2

I have an array A, and I have a list of slicing indices (s,t), let's called this list L.

I want to find the 85 percentiles of A[s1:t1], A[s2:t2] ...

Is there a way to vectorize these operations in numpy?

ans = []
for (s,t) in L:
   ans.append( numpy.percentile( A[s:t], 85) ); 

looks cumbersome.

Thanks a lot!

PS: it's safe to assume s1 < s2 .... t1 < t2 ..... This is really just a sliding window percentile problem.

CuriousMind
  • 15,168
  • 20
  • 82
  • 120
  • 1
    What is the shape of `A`? If it's (n,) then would `t_k- s_k` be constant for all `k`? I.e. does your sliding window have a constant width? Thanks – eat Jul 29 '11 at 18:15
  • @eat: no my sliding window does not have a constant width, b/c the sample rate is not uniform unfortunately. The shape of A is one dimension though. – CuriousMind Jul 29 '11 at 18:58
  • @eat: I would also be interested in knowing if there is a vectorized algorithm for constant width sliding window – CuriousMind Jul 29 '11 at 19:12
  • 1
    Yes, there exists several ways to streamline the code if you have constant width. And, if you have really non-uniform sampled data, you can always re-sample it to be uniform (by interpolation, although you still need to specify the proper interpolation method). Care to elaborate more on your specific case? Thanks – eat Jul 29 '11 at 19:37
  • @eat: I am sorry I really can't interpolate the data. "sample" is not a good word. I am dealing with market data. you know, if a trade happens here, I really can't assume it happens elsewhere. =) – CuriousMind Jul 29 '11 at 21:16
  • 'market data'; well, I really do not know exactly what you mean. But FWIW, percentiles along some non-uniform intervals doesn't seem to be very straightforward, either. Care to really elaborate more on your specific problem. Thanks – eat Jul 29 '11 at 21:34

1 Answers1

1

Given that you're dealing with a non-uniform interval (i.e. the slices aren't the same size), no, there's no way to have numpy do it in a single function call.

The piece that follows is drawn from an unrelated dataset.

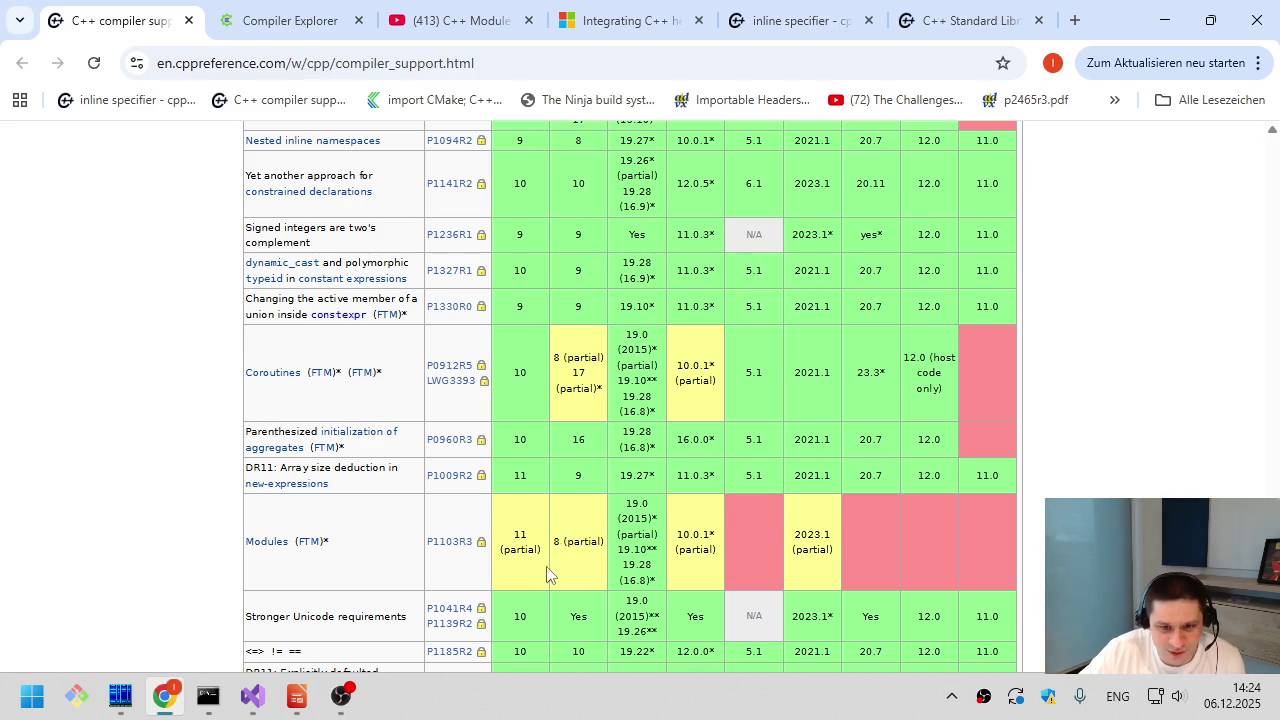
{"action": "left_click_drag", "start_coordinate": [602, 540], "coordinate": [528, 541]}
{"action": "left_click", "coordinate": [523, 533]}
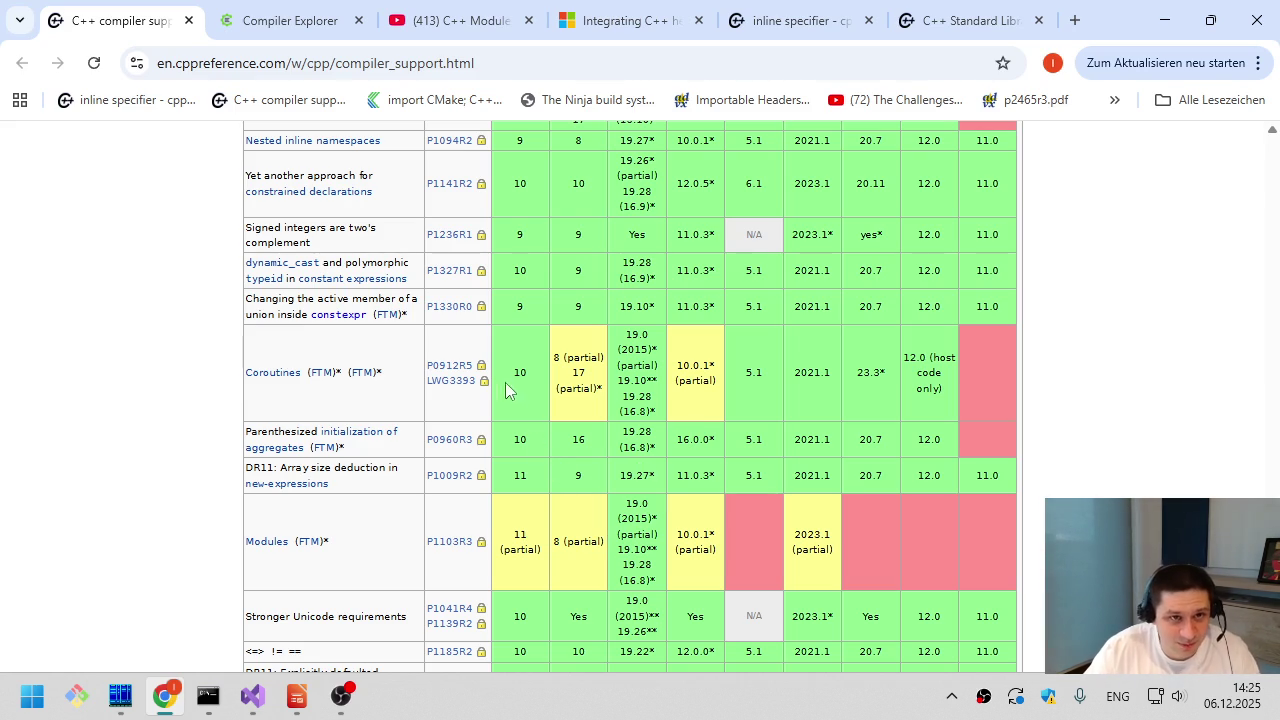
{"action": "middle_click", "coordinate": [479, 103]}
- View the Kitware C++20 modules article at 90% zoom and scroll down through it
{"action": "left_click", "coordinate": [1017, 12]}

If it was a uniform slice size, then you could do so with various tricks, as @eat commented.

However, what's wrong with a list comprehension? It's exactly equivalent to your loop above, but it looks "cleaner" if that's what you're worried about.

ans = [numpy.percentile(A[s:t], 85) for s,t in L]
Joe Kington
  • 275,208
  • 71
  • 604
  • 463